# Forum > News > OC News >  Vote for MotM July

## Matt

*Member of the Month July
*(winner will receive $50 PayPal)

Nominees:
Ximiru
Flying Piggy
Enfeebleness
Phase228
Tinkerfoe
DeMoN
Sineater213

No self-nominations..

*Voting has now started, please vote for the winner now.. all votes are private.
*This poll will close on *08-13-2007* at *01:14 PM
best of luck to all the participants.. if you werent nominated for July, it's possible to still win in August. Previous winners/nominees can be re-nominated if their nomination reasons are consistent with their activity during the month of nominations.
*

----------


## Relz

DeMoN imo. Since he came to this site theres been tons of helpful things.

----------


## Alkhara Majere

Alkhara Majere's vote goes to Flying Piggy, for his backspace spam/program among other things.

----------


## KuRIoS

FP, for many guides, backspace scam, cleanin up after noobs in model editing section, helping out members alot.

----------


## Phase228

I vote Flying Piggy Cuz he's cool backspace scam and animated userbar =P
and Holy-Crap iam nominated!?!?!
howd i get up there?!
( i like it though) heheheh

----------


## Nugma

Flying Piggy for his bawxspace scamz.
Though i felt like voting for Alk first:P

----------


## Flying Piggy

Thank you Alk , KuRIoS , Phase and Nugma ^^ all those made my piggy heart all warm .

Also , my vote goes to  DeMoN for his Microsoft bot (i haven't used it , but it was a great share) .

----------


## Enfeebleness

I gotta go with Demon. Loved the guides that you can apply to real life, to get real physical objects  :Smile:

----------


## Innit

Mines gotta go to DeMoN, for his numerous contibutions, aswell as MMOwned sister site.

Plus it looks like Flying Piggy was winning, and my vote was between the two.

----------


## EliMob441

Demon, he got me a zune, headphones and vista, and fp alrdy a supa mod he got it all :P

----------


## Itazuki

My vote goes to my arch nemesis, Teh Flying Piggy.
No specific reason why. 

* Cough * i'll take your job someday *
 Cough *

----------


## Snake-Eyes

my vote goes to phase, he always helps me out whenever I need it!

----------


## Phase228

well there it seems like a tie between flying piggy and.....DeMoN.....and im 3rd so far in the runner-up one vote WooT!

* [Raw data]:
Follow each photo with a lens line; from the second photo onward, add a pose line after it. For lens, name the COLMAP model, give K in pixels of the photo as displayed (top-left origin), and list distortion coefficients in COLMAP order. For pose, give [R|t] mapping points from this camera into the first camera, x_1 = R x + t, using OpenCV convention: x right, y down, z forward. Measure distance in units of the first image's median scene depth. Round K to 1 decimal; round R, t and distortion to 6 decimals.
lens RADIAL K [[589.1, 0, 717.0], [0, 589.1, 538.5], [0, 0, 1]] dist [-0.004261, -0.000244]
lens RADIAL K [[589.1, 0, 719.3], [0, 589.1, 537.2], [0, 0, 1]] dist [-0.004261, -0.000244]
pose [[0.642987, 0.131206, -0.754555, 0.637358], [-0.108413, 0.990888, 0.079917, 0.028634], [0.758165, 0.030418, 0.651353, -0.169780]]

* [What you have to do]: Continue the Member of the Month voting thread from the point where it stops.

* [Answer]:
----------


## Gelormino

My vote goes to Phase..... He's been helping me out alot recently  :Smile:

----------


## Gelormino

Hes brainstorming the reason why Private Servers hate me  :Frown:

----------


## Dimmy353

I vote Flying Piggy , no idea because

----------


## Errage

Flying Piggy, so very helpful, I've been glad he's been here ever since I joined MMOwned :O

----------


## DJ Zodiac

I vote for phase! :Sylvia:

----------


## vivec45

sineater213 because he helped me out a lot..

----------


## Technique

i vote for sineater , he helps me alot in scamming =) (free steam account ftw!)

----------


## skillz noodles

piggy. =)  :Frown: 6):

----------


## Phase228

Omgz 3 VOTES!!!!! for me 
sorry to spame the thread iam just happy

----------


## Errage

> Omgz 3 VOTES!!!!! for me 
> sorry to spame the thread iam just happy


You were my next vote after Piggy :O

----------


## Flying Piggy

> Omgz 3 VOTES!!!!! for me 
> sorry to spame the thread iam just happy


I actually flipped a coin to decide for who i was going to vote :

Phase contributes a lot with this thread ---> http://www.mmowned.com/forums/graphi...r-service.html
And DeMoN posted a great Microsoft scam .

----------


## okko

Voting for Flying Piggy by great 80% Less detective glider guide!

----------


## GanjalfTheGreen

I vote for Flying Piggy  :Big Grin:

----------


## Fault

Piggy imo .

----------


## Enfeebleness

Wooo, i'm on a roll!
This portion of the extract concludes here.